Persistent air leak (PAL) > 5 days due to alveolopleural fistulae is a leading cause of morbidity following surgical resection. Elevated CO2 levels reportedly inhibit alveolar epithelial cell proliferation and impair wound healing in vitro. Because the injured lung surface is in direct communication with the pleural cavity, we investigated whether the pleural gaseous milieu affected lung healing.
Oxygen and CO2 levels in pleural gas were determined prospectively in consecutive patients (N = 116) undergoing lung resection by using an infrared spectroscopy-based analyzer. Poisson and logistic regression analyses were used to determine the relationship between time to resolution of air leaks and pleural oxygen and CO2. In addition, patients with pleural CO2 concentrations ≥ 6% on postoperative day 1 (n = 20) were alternatively treated with supplemental oxygen and extrapleural suction to reduce the pleural CO2 levels.
Poisson analyses revealed that every 1% increase in CO2 was associated with a delay in resolution of air leak by 9 h (95% CI, 7.1 to 10.8; P < .001).
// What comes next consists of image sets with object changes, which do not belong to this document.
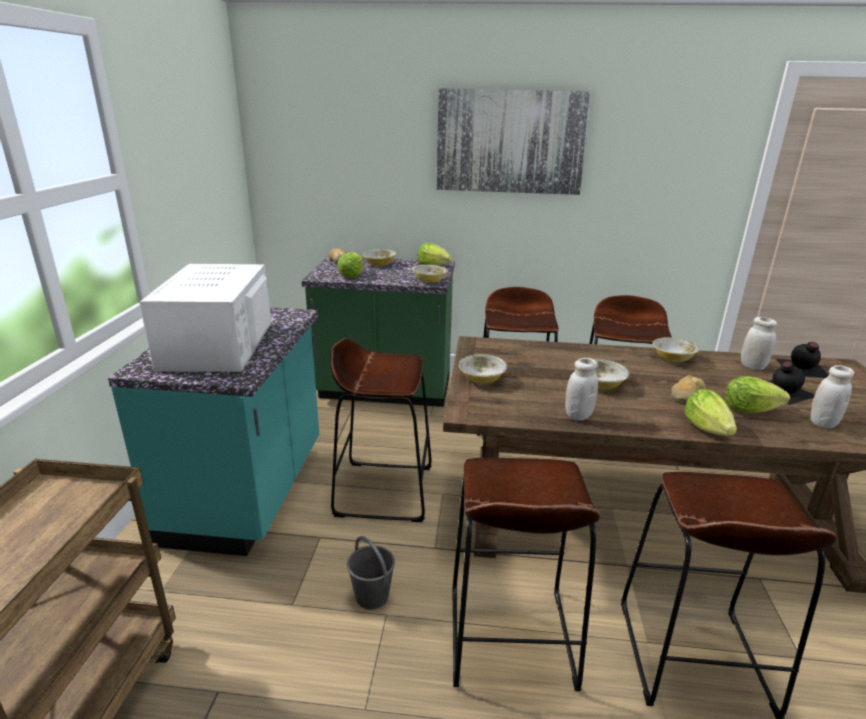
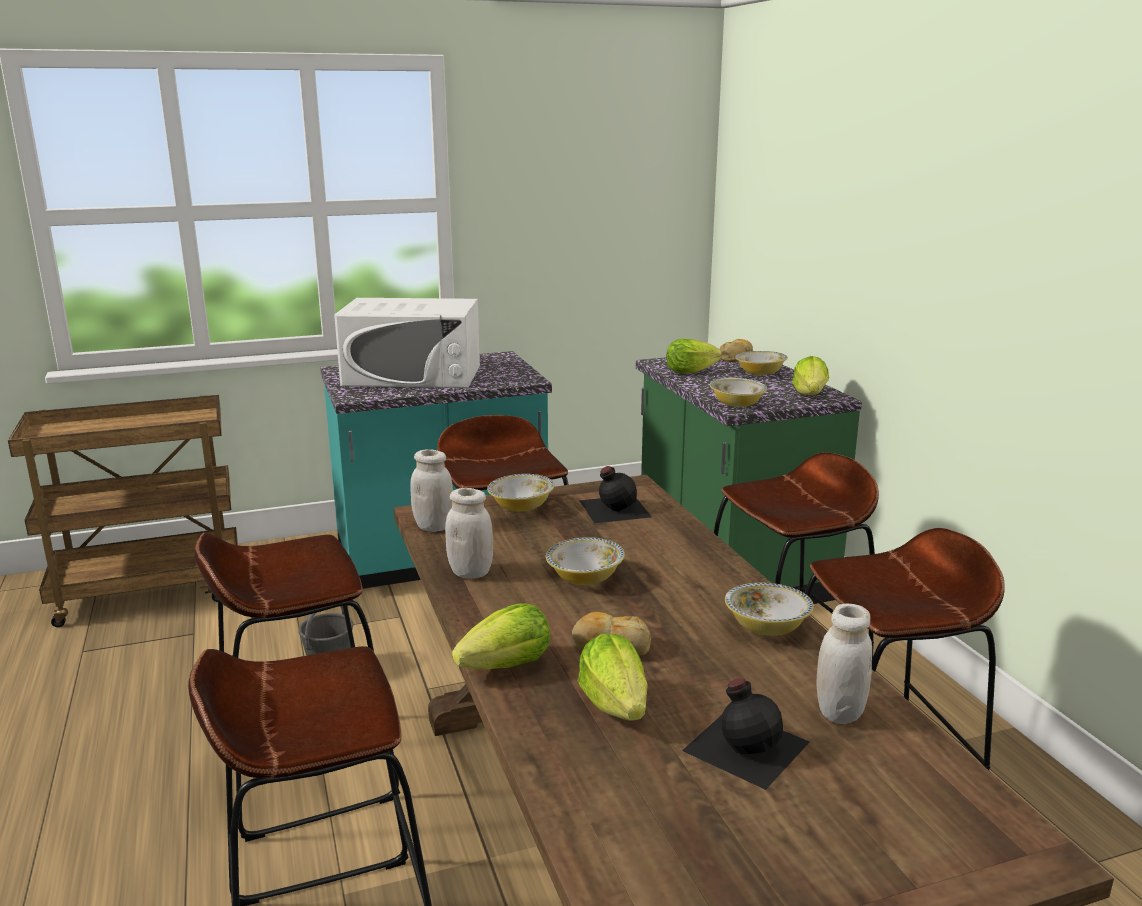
camera: 65 degrees right, 5 degrees down
(217, 345) = (413, 375): white microwave -> white microwave turned 150 degrees counterclockwise
(510, 142) = (953, 208): picture -> none
(802, 368) = (915, 778): black bottle -> black bottle (613, 508)
(822, 423) = (630, 786): white jar -> white jar (434, 526)

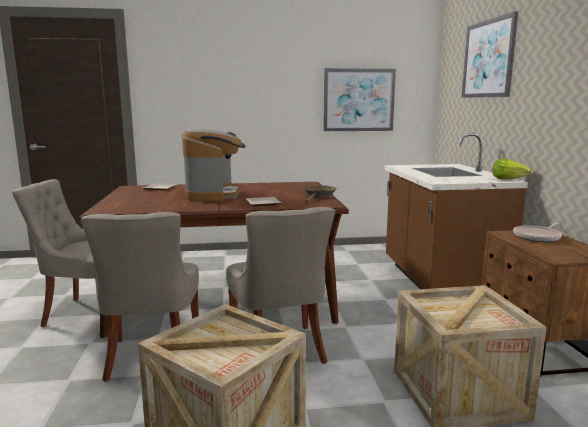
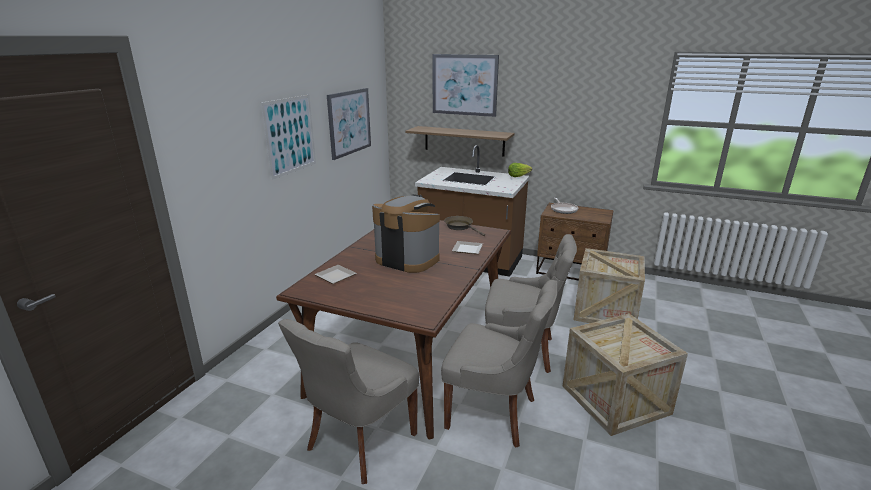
camera: 60 degrees left, 10 degrees up
(266, 97) = (290, 135): none -> picture
(482, 132) = (464, 141): none -> shelf

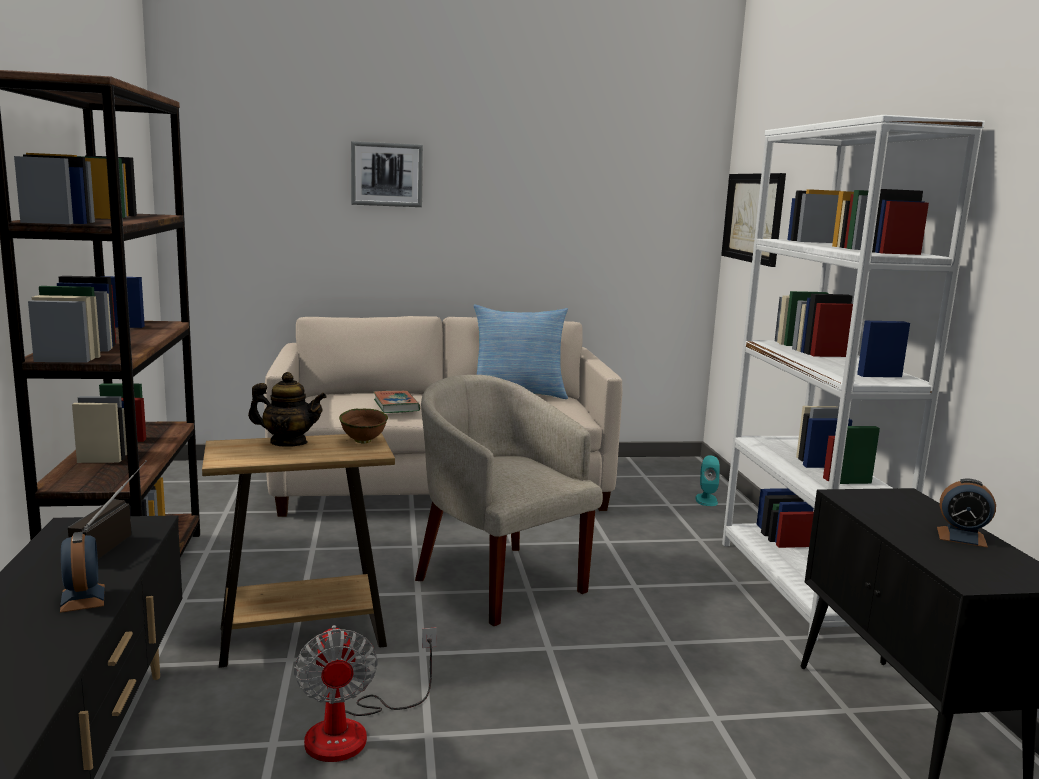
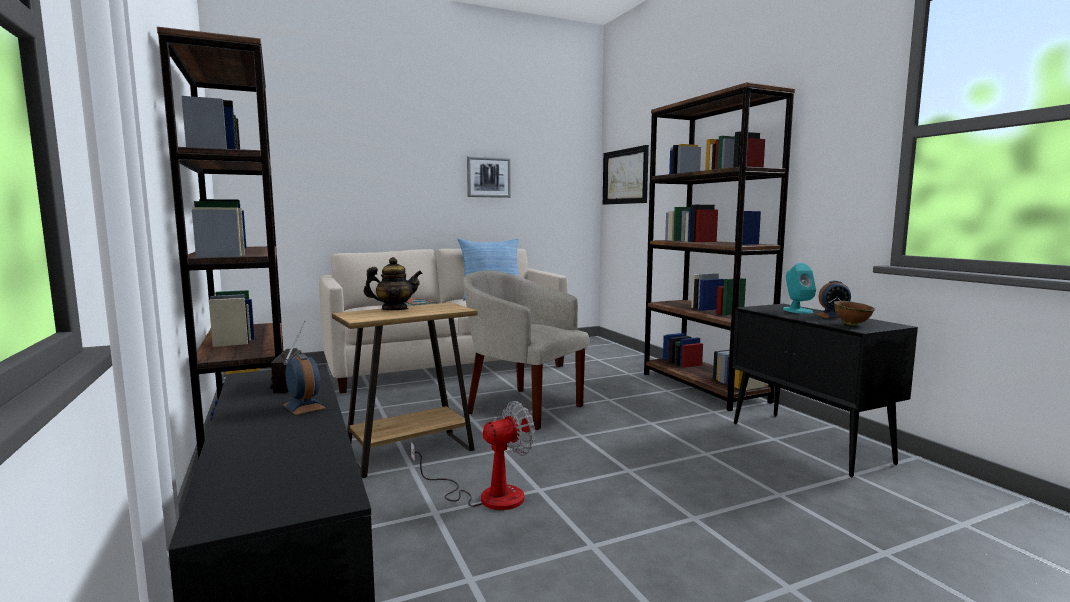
camera: 15 degrees left, 5 degrees down
(354, 730) = (487, 495): fan -> fan turned 90 degrees counterclockwise
(364, 441) = (446, 305): brown bowl -> brown bowl (852, 324)
(387, 174) = (387, 154): picture -> picture (488, 177)
(706, 500) = (618, 355): turquoise speaker -> turquoise speaker (797, 310)
(801, 586) = (703, 387): white bookcase -> brown bookcase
Linear regression showed that every 1% increase in CO2 increased the odds of PAL by 10-fold (95% CI, 2.2 to 47.8; P = .003). In patients with pleural CO2 ≥ 6%, a reduction in CO2 promoted resolution of air leak (6.0 ± 1.2 vs 3.4 ± 1.1 days; P < .001).
Pleural hypercarbia seems to be associated with persistent alveolopleural fistulae following lung resection. Analysis of pleural gases could allow for better chest tube management following lung resection. Patients with intrapleural hypercarbia seem to benefit from supplemental oxygen and suction, whereas patients who do not have hypercarbia can be maintained on water seal drainage.